Editoriaux - Immigration et diversité - 27 septembre 2018

Comment a-t-on pu passer du blues… au rap de Nick Conrad ?

Il y a un siècle de cela, des Noirs américains, encore victimes de la ségrégation et du travail aux champs de coton, exprimaient leur mal-être à travers le blues avec un talent inimitable, comme dans celui-ci :

« They says if you was white, should be all right
If you was brown, stick around
But as you’s black, m-mm brother, git back git back git back »

« Black, Brown and White », Big Bill Broonzy

Désormais, des enfants gâtés, parfois fils de diplomates, profitant allègrement de l’école gratuite, de la couverture maladie universelle, de l’assurance chômage, du RSA et que sais-je encore… s’expriment avec le rap.

« Je rentre dans des crèches, je tue des bébés blancs, attrapez-les vite et pendez leurs parents, écartelez-les pour passer le temps, divertir les enfants noirs de tout âge petits et grands. Fouettez-les fort, faites-le franchement, que ça pue la mort que ça pisse le sang ».

« Pendre les blancs », Nick Conrad

Il semblerait que même les spécialistes et les esprits les plus ouverts s’accordent (en open tuning ?) pour critiquer le morceau composé par le dénommé Nick Conrad. Il exprime pourtant une réalité cachée, voilée par les médias depuis très longtemps. Les forces de l’ordre la vivent quotidiennement dans certains quartiers par des insultes telles « sale Blanc », « traître », « harkis » à l’égard de policiers issus de l’immigration (Frédéric Ploquin, La peur a changé de camp).

On pourrait rapidement en conclure que la bêtise est décidément universelle, que ce soit de la part de sudistes du Ku Klux Klan il y a un siècle ou dans les actuelles banlieues colorées de l’Hexagone. Mais le problème est sans doute plus profond, complexe et insidieux. Dans une république détruite sous les assauts gauchisants d’intellectuels enragés, dans une nation laminée par l’individualisme et l’hédonisme, il ne subsiste, dorénavant, que les ruines d’un pays en proie au communautarisme.
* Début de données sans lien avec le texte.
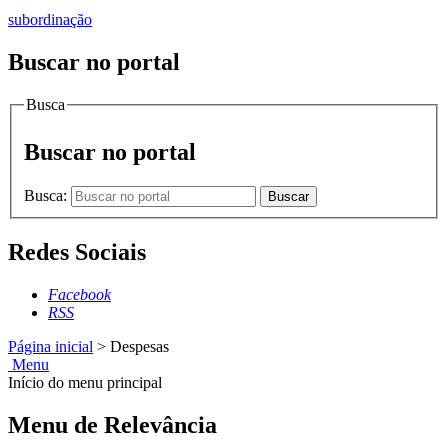
subordinação
Buscar no portal
Busca
Buscar no portal
Busca:
Buscar
Redes Sociais
Facebook
RSS
Página inicial
>
Despesas
Menu
Início do menu principal
Menu de Relevância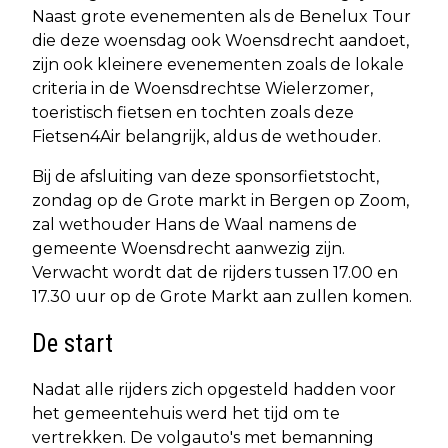
Naast grote evenementen als de Benelux Tour
die deze woensdag ook Woensdrecht aandoet,
zijn ook kleinere evenementen zoals de lokale
criteria in de Woensdrechtse Wielerzomer,
toeristisch fietsen en tochten zoals deze
Fietsen4Air belangrijk, aldus de wethouder.
Bij de afsluiting van deze sponsorfietstocht,
zondag op de Grote markt in Bergen op Zoom,
zal wethouder Hans de Waal namens de
gemeente Woensdrecht aanwezig zijn.
Verwacht wordt dat de rijders tussen 17.00 en
17.30 uur op de Grote Markt aan zullen komen.
De start
Nadat alle rijders zich opgesteld hadden voor
het gemeentehuis werd het tijd om te
vertrekken. De volgauto's met bemanning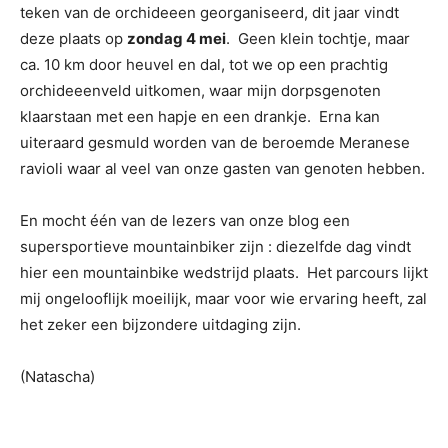
teken van de orchideeen georganiseerd, dit jaar vindt
deze plaats op
zondag 4 mei
. Geen klein tochtje, maar
ca. 10 km door heuvel en dal, tot we op een prachtig
orchideeenveld uitkomen, waar mijn dorpsgenoten
klaarstaan met een hapje en een drankje. Erna kan
uiteraard gesmuld worden van de beroemde Meranese
ravioli waar al veel van onze gasten van genoten hebben.
En mocht één van de lezers van onze blog een
supersportieve mountainbiker zijn : diezelfde dag vindt
hier een mountainbike wedstrijd plaats. Het parcours lijkt
mij ongelooflijk moeilijk, maar voor wie ervaring heeft, zal
het zeker een bijzondere uitdaging zijn.
(Natascha)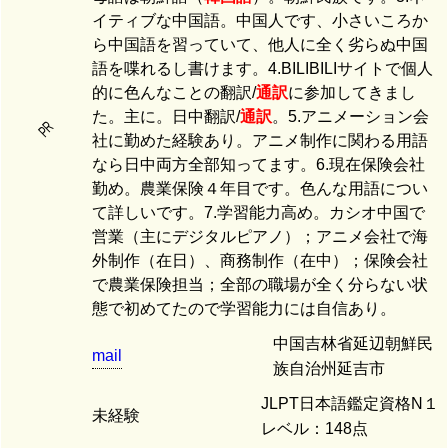
イティブな中国語。中国人です、小さいころか
ら中国語を習っていて、他人に全く劣らぬ中国
語を喋れるし書けます。4.BILIBILIサイトで個人
的に色んなことの翻訳/
通訳
に参加してきまし
た。主に。日中翻訳/
通訳
。5.アニメーション会
PR
社に勤めた経験あり。アニメ制作に関わる用語
なら日中両方全部知ってます。6.現在保険会社
勤め。農業保険４年目です。色んな用語につい
て詳しいです。7.学習能力高め。カシオ中国で
営業（主にデジタルピアノ）；アニメ会社で海
外制作（在日）、商務制作（在中）；保険会社
で農業保険担当；全部の職場が全く分らない状
態で初めてたので学習能力には自信あり。
中国吉林省延辺朝鮮民
mail
族自治州延吉市
JLPT日本語鑑定資格N１
未経験
レベル：148点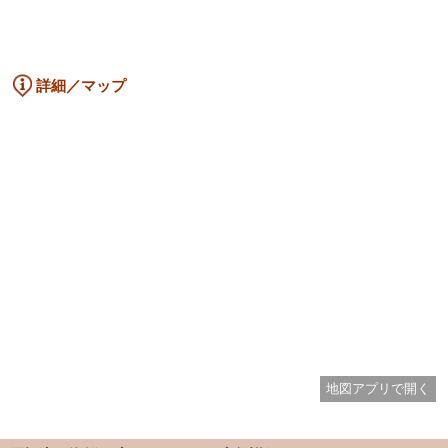
詳細／マップ
地図アプリで開く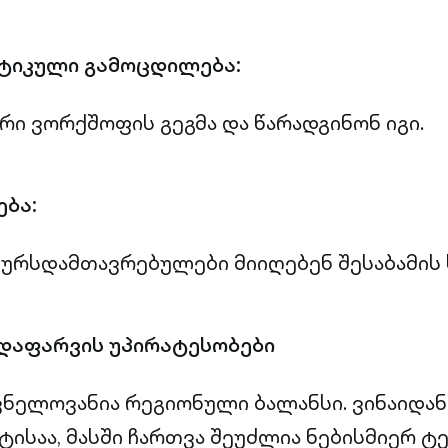
ქტიკული გამოცდილება:
რი ვორქშოფის გეგმა და წარადგინონ იგი.
ება:
ურსდამთავრებულები მიიღებენ შესაბამის 
დაფარვის უპირატესობები
ვნელოვანია რეგიონული ბალანსი. ვინაიდა
ისაა, მასში ჩართვა შეუძლია ნებისმიერ 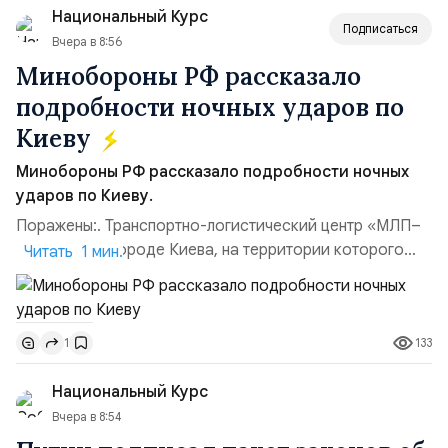
Национальный Курс
(1998–2002 г...
Подписаться
Вчера в 8:56
Минобороны РФ рассказало
подробности ночных ударов по
Киеву
Минобороны РФ рассказало подробности ночных
ударов по Киеву.
Поражены:. Транспортно-логистический центр «МЛП–
Чайка» в пригороде Киева, на территории которого
Читать 1 мин.
осуществлялось хранение, сборка а также запуск с
прилегающего полевого аэродром «Чайка»
дальнобойных БПЛА ВСУ; Складские помещения
133
1
«Транс-Логистик» в Оболонском районе г. Киев,
использовавшиеся для хранения военного
Национальный Курс
имущества ВСУ; Сортировочны...
Вчера в 8:54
N’en déplaise aux humanistes et doux rêveurs, les situations de contacts ethniques et culturels, lorsqu’ils sont trop importants, ne se passent jamais sans heurts, violences et destructions. Le vivre ensemble n’existera jamais. Il laisse simplement, après beaucoup de souffrance, parfois de bonnes musiques et d’autres, plus mauvaises.